“Mrs. Carter—Mrs. Carter, just come and give this skirt a pull, won’t you? I feel as if corked up in a junk-bottle. Confound all your parties, and everything else that takes a fellow out of his frock-coat!”
“Why, Carter, dear, it’s a lovely fit. Of course you must expect to be tightened up a little at such a time. Only look at me, would you ever have believed my waist could have been brought down to that, yet I don’t complain. There are things, Carter, for which we must suffer.”
Carter wiped his red face with a towel, there being nothing else convenient, at which his wife cried out, “Why, Carter!” and ran to a drawer, from which she brought a handkerchief of the finest linen, with an embroidered monogram in the corner. Over this she dashed a liberal quantity of perfume from a scent-bottle, which she shook as if it had been a pepper-box. Then she brought out a point lace barb, parted over a white, silk cravat, which she tied around his stout, red neck, leaving a kiss on his cheek when it was arranged to suit her.

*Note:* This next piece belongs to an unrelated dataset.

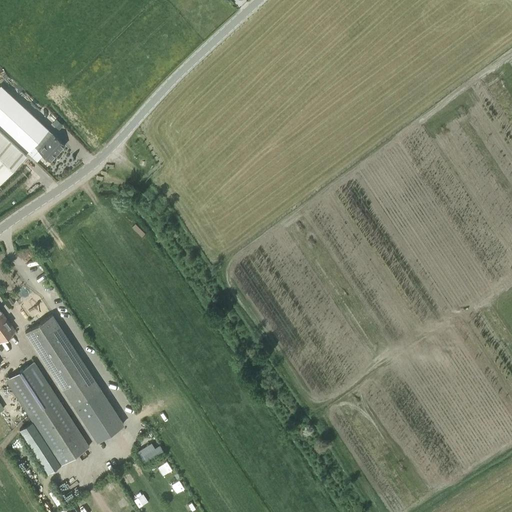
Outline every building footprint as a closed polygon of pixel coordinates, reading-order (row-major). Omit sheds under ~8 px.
[(0,180),(17,162),(27,152),(36,161),(43,154),(50,161),(64,145),(51,133),(0,84),(0,180)] [(0,341),(15,330),(0,310),(0,341)] [(52,314),(24,332),(95,442),(123,424),(52,314)] [(33,360),(4,379),(39,432),(26,440),(47,473),(88,446),(33,360)] [(134,392),(145,389),(143,381),(132,384),(134,392)] [(178,451),(182,448),(174,433),(170,435),(178,451)] [(163,475),(172,470),(168,461),(158,465),(163,475)] [(79,511),(90,511),(84,498),(75,502),(79,511)]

All this had its effect. In spite of his coat, Carter softened and became amiable. His hair had been nicely curled at the ends, a thing he had submitted to for the first time in his life, but, on the whole, rather liked. The diamond studs in his bosom glittered like fire-flies, and his watch-chain coiled down his white vest like a golden serpent hiding its head in his pocket.
“Now, my dear,” said Mrs. Carter, “just stand back and let me look at you.”
“Well, Mrs. Carter, what have you got to say about it?”
Here Mr. Carter put a thumb into each armhole of his white vest, and posed himself superbly.
Mrs. Carter took a general observation, drew nearer, smoothed the sleeves of his coat with her plump hand, and observed that better-looking men might be found in the great city of New York, but she had never set eyes on them. At which Carter, being a little doubtful of himself, blushed rosily, and attempted a dancing step, which proved an ignominious failure, his boots being as tight as his coat.
“My dear,” said Mrs. Carter, busying her hands with the neck-tie again. “Do you know I’ve been thinking of a pleasant surprise for you—a very pleasant surprise?”
“Indeed, Mrs. Carter, you have given me one in this party, which I shan’t get over in six months. What is it to be this time?”